Evoco essas duas concepções complementares para lembrar que, a despeito do clichê, a crítica não se satisfaz nem tem sentido quando voltada para si mesma. Trata-se de um esforço de comunicação, publicada em meios de comunicação. É, portanto, como "rampa" que se justifica a existência da crítica.
O que ressaltei, de passagem, no artigo "Política da representação", publicado no caderno Mais!, em 14/10, foi a expansão de esforços críticos espalhados em revistas e sites de internet no Brasil nos últimos anos.
Com eles, se instaurou uma democracia na crítica, antes restrita ao exercício do poder de quem detém postos oficiais na grande mídia. Ao contrário do que Cakoff argumenta, tal democratização vem aos poucos suprimindo o totalitarismo do gosto e abalando os resíduos de dogmatismo, na medida em que se permite publicar argumentos contrastados e/ou opostos, ampliando os horizontes de quem apenas lê e ainda mais de quem escreve.
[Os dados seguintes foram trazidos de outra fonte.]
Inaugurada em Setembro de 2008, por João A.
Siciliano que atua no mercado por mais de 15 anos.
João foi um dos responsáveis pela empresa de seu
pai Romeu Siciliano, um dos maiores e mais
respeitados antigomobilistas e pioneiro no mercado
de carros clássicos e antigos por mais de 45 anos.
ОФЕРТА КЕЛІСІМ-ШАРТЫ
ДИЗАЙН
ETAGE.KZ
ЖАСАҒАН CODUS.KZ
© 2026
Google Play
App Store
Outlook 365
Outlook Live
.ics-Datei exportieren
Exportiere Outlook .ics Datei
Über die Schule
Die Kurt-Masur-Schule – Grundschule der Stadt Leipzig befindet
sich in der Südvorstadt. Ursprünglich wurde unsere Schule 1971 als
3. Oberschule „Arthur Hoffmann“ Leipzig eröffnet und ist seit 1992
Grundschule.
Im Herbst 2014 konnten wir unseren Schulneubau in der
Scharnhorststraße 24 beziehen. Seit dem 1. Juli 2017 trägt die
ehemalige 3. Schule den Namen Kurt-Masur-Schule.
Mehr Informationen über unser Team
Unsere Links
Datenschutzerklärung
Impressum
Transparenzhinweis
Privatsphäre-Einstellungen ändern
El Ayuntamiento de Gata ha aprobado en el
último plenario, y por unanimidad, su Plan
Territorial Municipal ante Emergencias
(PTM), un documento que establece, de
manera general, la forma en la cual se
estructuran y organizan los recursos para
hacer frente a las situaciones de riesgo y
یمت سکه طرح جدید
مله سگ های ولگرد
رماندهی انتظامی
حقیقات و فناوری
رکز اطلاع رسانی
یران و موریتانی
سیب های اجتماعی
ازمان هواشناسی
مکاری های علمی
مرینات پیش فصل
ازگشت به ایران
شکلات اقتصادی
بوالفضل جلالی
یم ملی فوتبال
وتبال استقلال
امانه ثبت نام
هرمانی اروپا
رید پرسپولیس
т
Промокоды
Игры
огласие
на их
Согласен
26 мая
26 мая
Meu trabalho nesta Folha, por exemplo, se alimenta semanalmente da leitura dos veículos impressos e dos textos de Cléber Eduardo, Eduardo Valente e Paulo Santos Lima, do site Cinética (www.revistacinetica.com.br), de Daniel Caetano, Luiz Carlos Oliveira Jr. e Ruy Gardnier, do Contracampo (www.contracampo.com.br), de Filipe Furtado e Sérgio Alpendre, da revista "Paisà", de Marcus Mello, da "Teorema", e tantos outros.
Quanto à rejeição de Lelouch por parte da crítica brasileira, ela não consiste num complô elitista por "ele fazer sucesso de público". Não nos encontramos isolados nesta recusa. Era também a opinião de Serge Daney, o mesmo do livro "A Rampa", publicado agora pela Cosac Naify e pela Mostra. Em 1984, ele escreveu no "Libération": "A exaltação ideológico-publicitária da Vida sempre carrega um sabor de derrota de quem vive. Tanatos é que conclui tudo com "é assim a vida!...", não Eros (Eros não conclui, ele deixa rolar). O que alguns filmes celebram -entre nós, os de Lelouch- é a pulsão de morte".